Fair enough. But something subtle happened along the way. We kept the words, but we lost the weight.
Today, an oath of office is required before an official can assume power. Refuse to take it, and you don’t get the job. The system is very clear about that. No oath, no authority. The line is sharp, and it is enforced.
But once the oath is taken? That’s where things get… flexible.
If you are testifying in a trial, lying will get you in jail. If you are a politician, lying will get you re-elected.
There is no law that says, “You have violated your oath, therefore you are guilty.” Instead, we rely on a patchwork of enforcement—criminal law if a statute is broken, impeachment if political will exists, elections if voters are paying attention. The oath itself becomes more of a reference point than a standard of judgment.
And so we arrive at a strange place.
An elected official can stand before the public, swear to uphold the Constitution, and then—through action or inaction—ignore, reinterpret, or selectively apply it in ways that would have once been unthinkable. As long as those actions fall within the gray areas of law or politics, the oath itself offers no direct consequence.
The promise is made. The accountability is optional.
Now, to be fair, we live in a complex society. Not every disagreement is a violation. Not every policy choice is a betrayal. Reasonable people can—and should—debate how best to uphold the Constitution and the laws of this country.
But that’s not what troubles me. What troubles me is something deeper.
It’s the growing sense that the oath has become a formality rather than a boundary. That it is something we say to gain office, not something we carry once we have it. That the words are recited, but not necessarily believed.
And that brings us back to the heart of the matter.
An oath is only as strong as the person taking it.
If a man believes he is accountable—to God, to the law, to his own conscience—then the oath has force. It shapes his decisions. It restrains him when it should. It guides him when the path is unclear.
But if he believes he is accountable only to circumstance, or power, or convenience… then the oath becomes little more than a step in the process. A box to check. A sentence to recite.
We have built a system that insists upon the taking of the oath. But have we built a culture that insists upon keeping it? That’s a harder question.
Because laws can only do so much. Courts can only reach so far. Elections, as important as they are, come long after the decisions have been made. In the end, the strength of an oath rests not in the enforcement mechanism, but in the character of the one who speaks it.

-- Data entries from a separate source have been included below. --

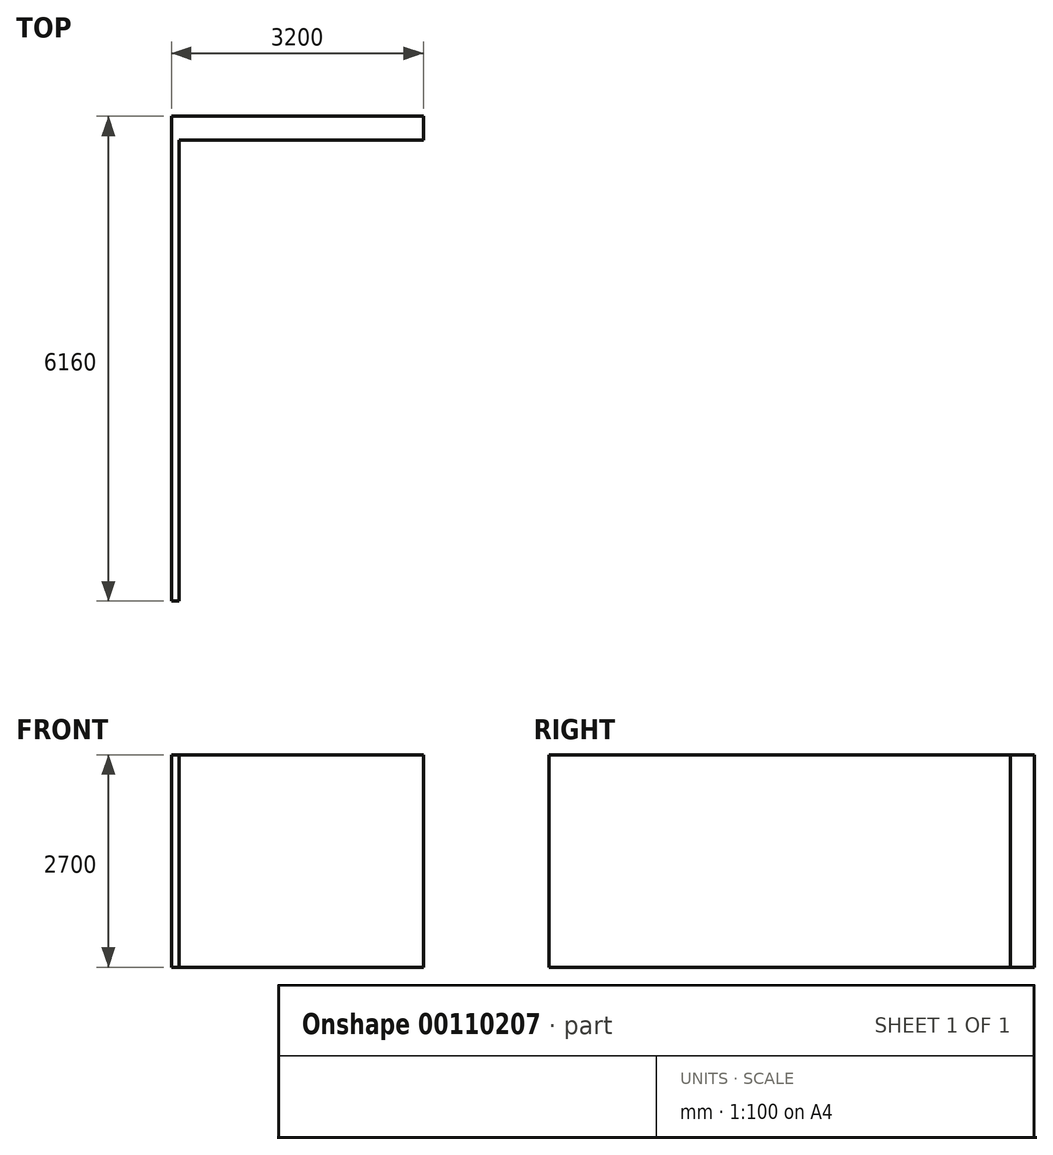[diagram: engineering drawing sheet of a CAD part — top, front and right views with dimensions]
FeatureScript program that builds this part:
annotation { "Feature Type Name" : "Feature", "Feature Type Description" : "" }
export const myFeature = defineFeature(function(context is Context, id is Id, definition is map)
    precondition{}
    {
        {
            var Q0;
            Q0=qCreatedBy(makeId("Top.planeOp"),FACE);
            var sketch = newSketch(context, id + "F0", { "sketchPlane" : qUnion([Q0])});
            skLineSegment(sketch, "E0.bottom", {"start": v(-1614.33, 4241.61) * mm, "end": v(1585.67, 4241.61) * mm});
            skLineSegment(sketch, "E0.top", {"start": v(-1614.33, -1918.39) * mm, "end": v(1585.67, -1918.39) * mm});
            skLineSegment(sketch, "E0.left", {"start": v(-1614.33, 4241.61) * mm, "end": v(-1614.33, -1918.39) * mm});
            skLineSegment(sketch, "E0.right", {"start": v(1585.67, 4241.61) * mm, "end": v(1585.67, -1918.39) * mm});
            skSolve(sketch);
        }
        {
            var Q0;
            Q0=makeQuery(id+"F0.imprint","IMPRINT",FACE,{"disambiguationData":[TD([[makeQuery(id+"F0.imprint","IMPRINT",EDGE,{"derivedFrom":sQuery(id+"F0.wireOp",EDGE,"E0.bottom")}),-1.0]])]});
            extrude(context, id + "F1", {"entities" : qUnion([Q0]), "depth" : 25 * mm});
        }
        {
            var Q0;
            Q0=makeQuery(id+"F1.opExtrude","CAP_FACE",FACE,{"disambiguationData":[OSD([sQuery(id+"F0.wireOp",EDGE,"E0.bottom"),sQuery(id+"F0.wireOp",EDGE,"E0.top"),sQuery(id+"F0.wireOp",EDGE,"E0.left"),sQuery(id+"F0.wireOp",EDGE,"E0.right")])],"isStart":false});
            var sketch = newSketch(context, id + "F2", { "sketchPlane" : qUnion([Q0])});
            skLineSegment(sketch, "E1.bottom", {"start": v(-1614.33, -1918.39) * mm, "end": v(-1514.33, -1918.39) * mm});
            skLineSegment(sketch, "E1.top", {"start": v(-1614.33, 4241.61) * mm, "end": v(-1514.33, 4241.61) * mm});
            skLineSegment(sketch, "E1.left", {"start": v(-1614.33, -1918.39) * mm, "end": v(-1614.33, 4241.61) * mm});
            skLineSegment(sketch, "E1.right", {"start": v(-1514.33, -1918.39) * mm, "end": v(-1514.33, 3941.61) * mm});
            skLineSegment(sketch, "E2.bottom", {"start": v(-1514.33, 4241.61) * mm, "end": v(1585.67, 4241.61) * mm});
            skLineSegment(sketch, "E2.top", {"start": v(-1514.33, 3941.61) * mm, "end": v(1585.67, 3941.61) * mm});
            skLineSegment(sketch, "E2.right", {"start": v(1585.67, 4241.61) * mm, "end": v(1585.67, 3941.61) * mm});
            skSolve(sketch);
        }
        {
            var Q0;
            Q0 = qSketchRegion(id + "F2", true);
            extrude(context, id + "F3", {"entities" : qUnion([Q0]), "operationType" : NewBodyOperationType.ADD, "depth" : 2700 * mm});
        }
        {
            var Q0;
            Q0=makeQuery(id+"F1.opExtrude","CAP_FACE",FACE,{"disambiguationData":[OSD([sQuery(id+"F0.wireOp",EDGE,"E0.bottom"),sQuery(id+"F0.wireOp",EDGE,"E0.top"),sQuery(id+"F0.wireOp",EDGE,"E0.left"),sQuery(id+"F0.wireOp",EDGE,"E0.right")])],"isStart":false});
            var sketch = newSketch(context, id + "F4", { "sketchPlane" : qUnion([Q0])});
            skLineSegment(sketch, "E3.bottom", {"start": v(-2076.59, 4675.74) * mm, "end": v(2788.26, 4675.74) * mm});
            skLineSegment(sketch, "E3.top", {"start": v(-2076.59, -2110.4) * mm, "end": v(2788.26, -2110.4) * mm});
            skLineSegment(sketch, "E3.left", {"start": v(-2076.59, 4675.74) * mm, "end": v(-2076.59, -2110.4) * mm});
            skLineSegment(sketch, "E3.right", {"start": v(2788.26, 4675.74) * mm, "end": v(2788.26, -2110.4) * mm});
            skSolve(sketch);
        }
        {
            var Q0;
            Q0 = qSketchRegion(id + "F4", true);
            extrude(context, id + "F5", {"entities" : qUnion([Q0]), "operationType" : NewBodyOperationType.REMOVE, "oppositeDirection" : true, "depth" : 350 * mm});
        }
    });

That may not be a satisfying answer in an age that looks for systems to solve every problem. But it is an honest one.
We cannot legislate integrity. We can only expect it. And that expectation begins with us.
If we, as citizens, treat the oath as ceremonial, we should not be surprised when those we elect do the same. If we reward results over principles, power over fidelity, outcomes over process, then the oath will continue to fade into the background.
But if we begin to ask different questions—if we begin to look not just at what our elected officials promise, but how they govern once in office—then perhaps the oath can recover some of its meaning.
Not because it is enforced more harshly. But because it is taken more seriously.
So here is the question we ought to be asking ourselves: “When an elected official raises their hand and swears to support and defend the Constitution… do we expect them to live that oath?”
Or have we become comfortable with simply hearing them say it?
Because the answer to that question may tell us less about our leaders… and more about us.